Ask him whatever happened to my 401K and health benefits package.


----------



## blueprint (Jan 3, 2004)

actually i'll ask him for some advice since i want to start a message board on my own web site.


----------



## sKuz (May 21, 2003)

i would say "yo xenon you rock!" then bust out my guitar and execute a kick ass solo.


----------



## camotekid (Sep 21, 2003)

i'd make him drunk. gonna buy him stacks of Red Horse stong beer!


----------



## SERRAPYGO (Feb 4, 2003)

camotekid said:


> i'd make him drunk. gonna buy him stacks of Red Horse stong beer!

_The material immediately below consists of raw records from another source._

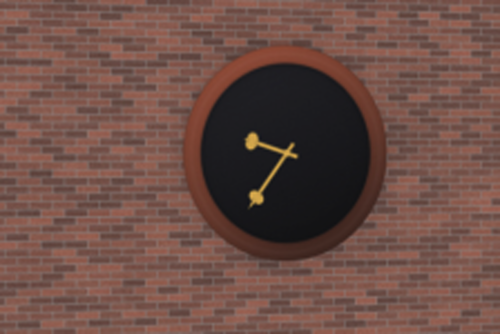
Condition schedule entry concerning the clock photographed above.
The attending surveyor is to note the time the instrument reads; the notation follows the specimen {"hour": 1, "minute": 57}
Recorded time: {"hour": 9, "minute": 36}
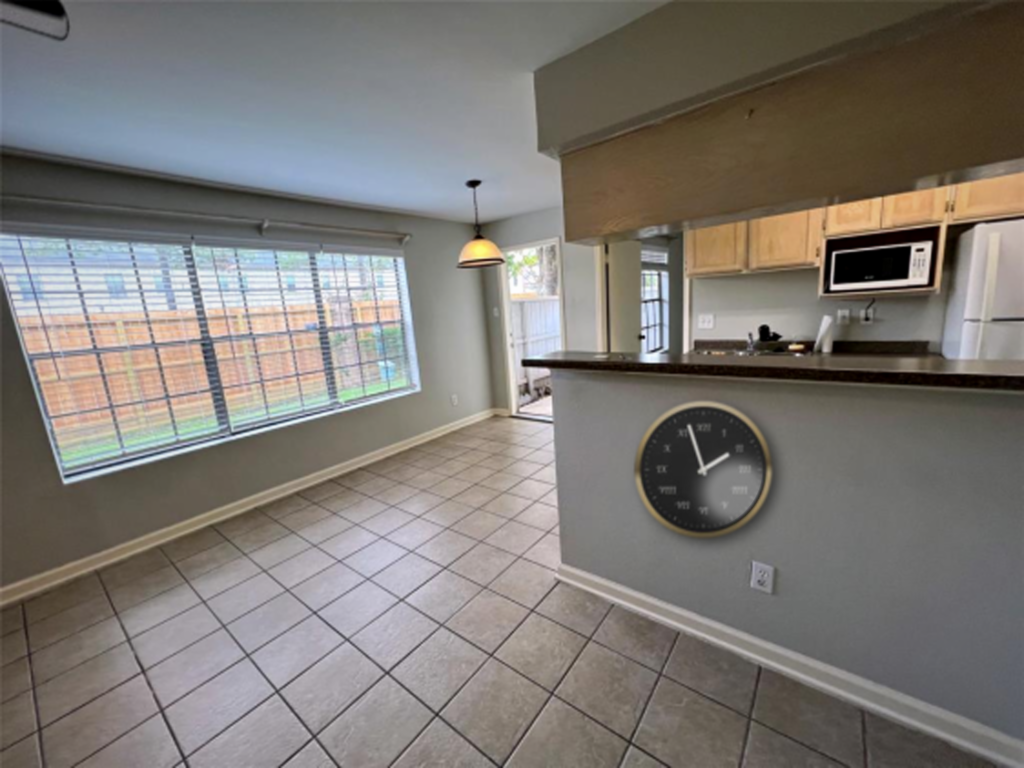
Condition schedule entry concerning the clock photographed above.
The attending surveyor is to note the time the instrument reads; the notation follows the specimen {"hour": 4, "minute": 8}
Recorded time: {"hour": 1, "minute": 57}
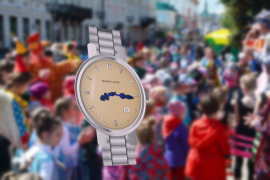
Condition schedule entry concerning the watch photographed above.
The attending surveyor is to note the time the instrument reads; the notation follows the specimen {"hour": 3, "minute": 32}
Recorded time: {"hour": 8, "minute": 16}
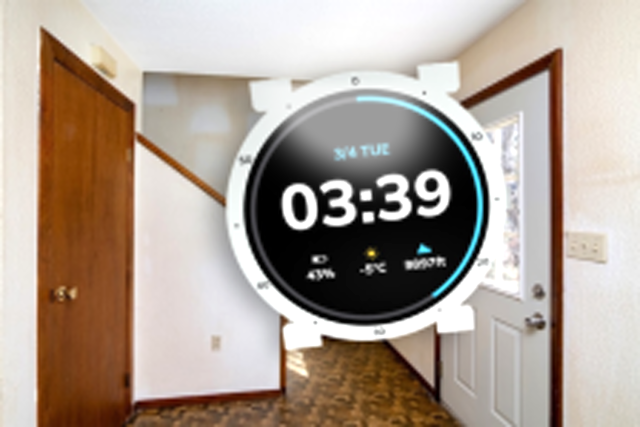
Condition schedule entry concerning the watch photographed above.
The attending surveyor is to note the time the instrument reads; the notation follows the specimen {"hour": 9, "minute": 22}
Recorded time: {"hour": 3, "minute": 39}
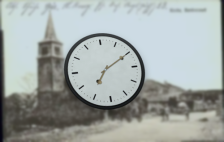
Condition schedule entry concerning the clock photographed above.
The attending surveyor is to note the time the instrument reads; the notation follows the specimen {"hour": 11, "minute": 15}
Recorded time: {"hour": 7, "minute": 10}
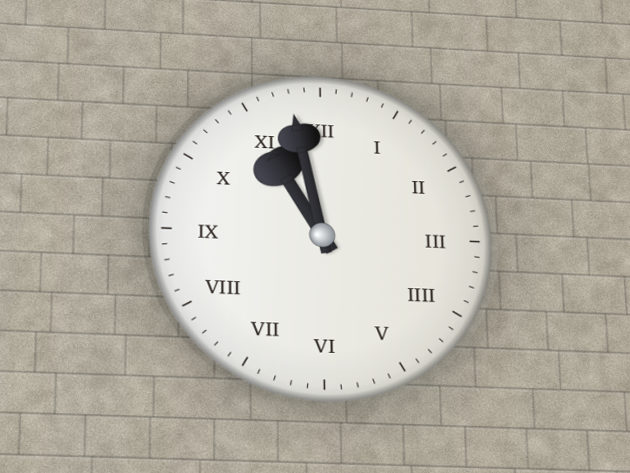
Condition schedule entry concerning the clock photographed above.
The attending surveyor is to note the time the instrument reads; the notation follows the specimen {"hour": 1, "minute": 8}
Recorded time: {"hour": 10, "minute": 58}
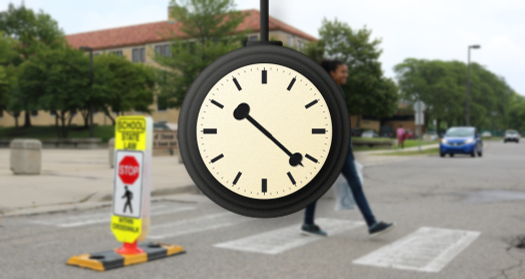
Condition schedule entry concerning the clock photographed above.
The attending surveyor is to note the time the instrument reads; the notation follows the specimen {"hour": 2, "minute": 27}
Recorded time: {"hour": 10, "minute": 22}
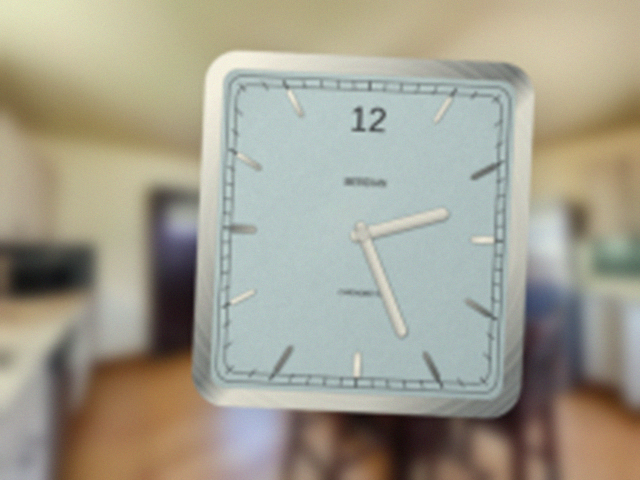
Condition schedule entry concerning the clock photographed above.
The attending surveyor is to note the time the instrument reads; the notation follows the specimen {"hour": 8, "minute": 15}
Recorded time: {"hour": 2, "minute": 26}
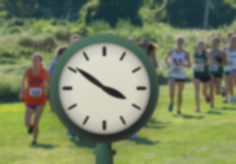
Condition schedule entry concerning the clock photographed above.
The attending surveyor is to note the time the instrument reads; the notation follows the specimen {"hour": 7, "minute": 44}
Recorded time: {"hour": 3, "minute": 51}
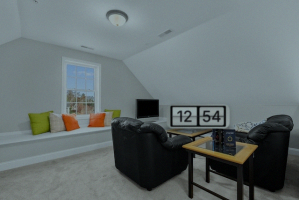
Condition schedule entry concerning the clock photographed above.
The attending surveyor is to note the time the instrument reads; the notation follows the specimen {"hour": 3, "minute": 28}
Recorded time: {"hour": 12, "minute": 54}
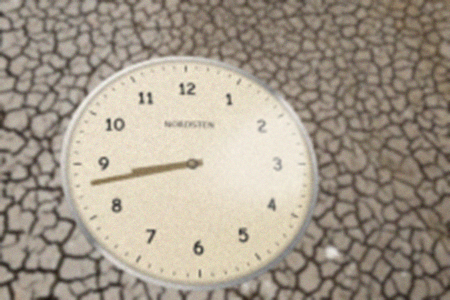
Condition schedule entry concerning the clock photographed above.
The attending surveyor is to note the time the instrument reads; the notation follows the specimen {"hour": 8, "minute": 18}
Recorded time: {"hour": 8, "minute": 43}
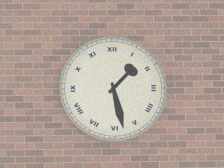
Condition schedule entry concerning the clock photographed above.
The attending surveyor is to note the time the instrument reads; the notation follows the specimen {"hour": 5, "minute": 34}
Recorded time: {"hour": 1, "minute": 28}
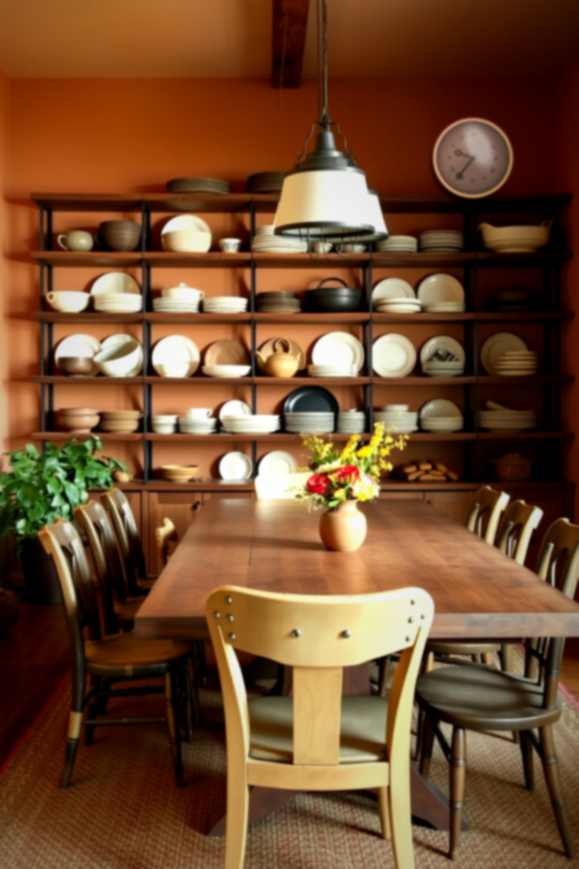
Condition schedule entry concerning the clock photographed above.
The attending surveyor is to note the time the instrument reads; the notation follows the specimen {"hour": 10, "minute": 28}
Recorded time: {"hour": 9, "minute": 36}
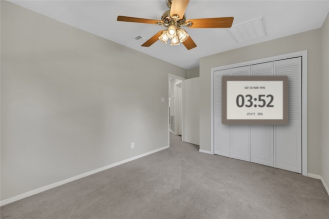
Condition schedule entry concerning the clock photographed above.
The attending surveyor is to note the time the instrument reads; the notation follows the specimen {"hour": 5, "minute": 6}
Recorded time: {"hour": 3, "minute": 52}
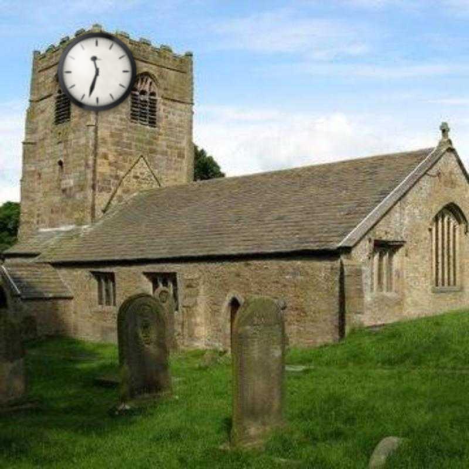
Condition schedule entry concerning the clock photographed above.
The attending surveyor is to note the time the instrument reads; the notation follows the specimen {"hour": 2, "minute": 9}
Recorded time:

 Oooh...not wise. You would get ass raped so fast you wouldn't know wether to sh*t or wind your watch.


----------



## Hypergenix (Dec 17, 2003)

Serrapygo said:


> camotekid said:
> 
> 
> > i'd make him drunk. gonna buy him stacks of Red Horse stong beer!
> ...


 he will unleash the Fury!!! huh


----------



## Dr. Giggles (Oct 18, 2003)

I would say "where the f*ck are the p-fury decals"


----------



## BUBBA (Sep 4, 2003)

I would thank him for a Great Piranha Site.


----------



## nitrofish (Jan 14, 2003)

If you could meet Xenon what would you say?

whats the deal with those decals, did you forget to contact the printer?


----------



## Lonald (Jan 10, 2004)

hey


----------



## thePACK (Jan 3, 2003)

damn puddjuice are you ever due is talk about xenon..dude calm down..lol..enjoy the site..


----------



## bobme (Feb 17, 2003)

nude pics please.


----------



## RhomZilla (Feb 12, 2003)

thePACK said:


> damn puddjuice are you ever due is talk about xenon..dude calm down..lol..enjoy the site..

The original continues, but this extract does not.